4. Transient alopecia can also occur.

5. Heparin induced thrombocytopenia (platelet count can decrease up to 50%), which is of two types:

Type-I: which is mild and is for 1st 5 days

Type-II: Which is IgG mediated and is very serious and is with in 5-14 days

Antidote:
Protamine sulfate

Classification of anti-coagulants

These drugs prevent the clotting of the blood.


Oral Anti-coagulants:
Warfarin Na, Phenprocoumon, Dicumarol (Bishydroxycoumarin), Diphenadione, Phenindione, Acenocoumarol, Coumetarol

Thrombin inhibitors:
Heparin, Hirudin, Enoxaparin, Hirugen, Lepirudin, Danaparoid

Fibrinolytic (Thrombolytic) drugs:
Streptokinase (Plasminokinase), Anistreplase, Urokinase, Tissue plasminogen activator, Staphylokinase

Anti-thrombotic drugs:
Aspirin, Dipyridamole, Ticlopidine, Sulfinpyrazone, Clopidogrel, Abciximab, Eptifibatide, Tirofiban

Extra-vascular anti-coagulants:
Fluorides, Citrates, Oxalates

Natural anti-coagulants present in the body

These are of the following types:

1. Those that causes inhibition of fibrin (Fibrin Inhibitors)
These are basically inhibitors of protease. They causes the inhibition of coagulation proteins as they move from the site of vessel injury.

2. Those that causes lysis of fibrin (Fibrinolytics)
These are basically tissue plasminogen activators.

Hemostasis

It refers to the spontaneous arrest of the flow of blood from a vessel which is damaged.
Hemostatic response:
Vasospasm:
Vessels become spasmodic suddenly after the vessel is damaged.

Formation of platelet plug:
After the endothelium is damaged the platelets get stick to collagen as well as to each other resulting in the formation of platelet plug.

Several factors are released by platelets such as ADP, TXA2, and serotonin which results in further aggregation of platelets as well as vasoconstriction.

Next in the process, aggregated plug of platelets make it possible for the platelet factor 3 availability leading to the sequence of coagulation process further to take place.

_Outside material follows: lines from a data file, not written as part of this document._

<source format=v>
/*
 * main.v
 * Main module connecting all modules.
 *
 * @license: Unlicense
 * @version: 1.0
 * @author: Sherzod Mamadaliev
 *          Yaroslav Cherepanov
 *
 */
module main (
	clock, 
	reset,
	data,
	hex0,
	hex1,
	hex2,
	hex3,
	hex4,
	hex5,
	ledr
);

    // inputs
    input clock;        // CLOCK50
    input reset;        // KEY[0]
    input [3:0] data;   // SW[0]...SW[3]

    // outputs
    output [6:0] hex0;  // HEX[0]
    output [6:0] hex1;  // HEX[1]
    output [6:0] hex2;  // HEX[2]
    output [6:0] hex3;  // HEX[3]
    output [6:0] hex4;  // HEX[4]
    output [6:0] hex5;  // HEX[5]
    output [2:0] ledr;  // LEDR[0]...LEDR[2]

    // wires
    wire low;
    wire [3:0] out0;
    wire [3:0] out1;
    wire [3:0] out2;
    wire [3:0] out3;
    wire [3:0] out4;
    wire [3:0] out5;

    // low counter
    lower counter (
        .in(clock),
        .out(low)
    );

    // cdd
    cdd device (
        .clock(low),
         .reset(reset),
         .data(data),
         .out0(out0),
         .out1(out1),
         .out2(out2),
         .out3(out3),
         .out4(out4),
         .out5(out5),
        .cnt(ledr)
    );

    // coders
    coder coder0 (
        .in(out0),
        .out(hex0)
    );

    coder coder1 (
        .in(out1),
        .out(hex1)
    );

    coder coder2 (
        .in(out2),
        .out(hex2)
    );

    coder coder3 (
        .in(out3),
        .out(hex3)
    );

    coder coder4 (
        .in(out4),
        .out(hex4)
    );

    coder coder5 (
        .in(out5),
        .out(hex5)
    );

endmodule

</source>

Fibrin reinforcement of platelet plug:
A series of reactions are activated after the stimulation of coagulation system. Coagulation system works through two interrelated processes – Intrinsic and extrinsic processes.

Extrinsic pathway:
Extrinsic denotes something that comes from outside. Extrinsic pathway denotes a series of reactions which is activated by tissue factor that comes from outside of blood.

It activates Factor VII by a tissue factor i.e. thromboplastin

Intrinsic Pathway:
Intrinsic denotes something which is found in body part. In the intrinsic pathway proteins for the activation of the process of blood coagulation are present in the blood.
Intrinsic process activates Factor XII.
Both of these processes mainly activate the formation of thrombin.
And in the final result fibrin molecules are released which are helpful for giving firmness to the platelet plug.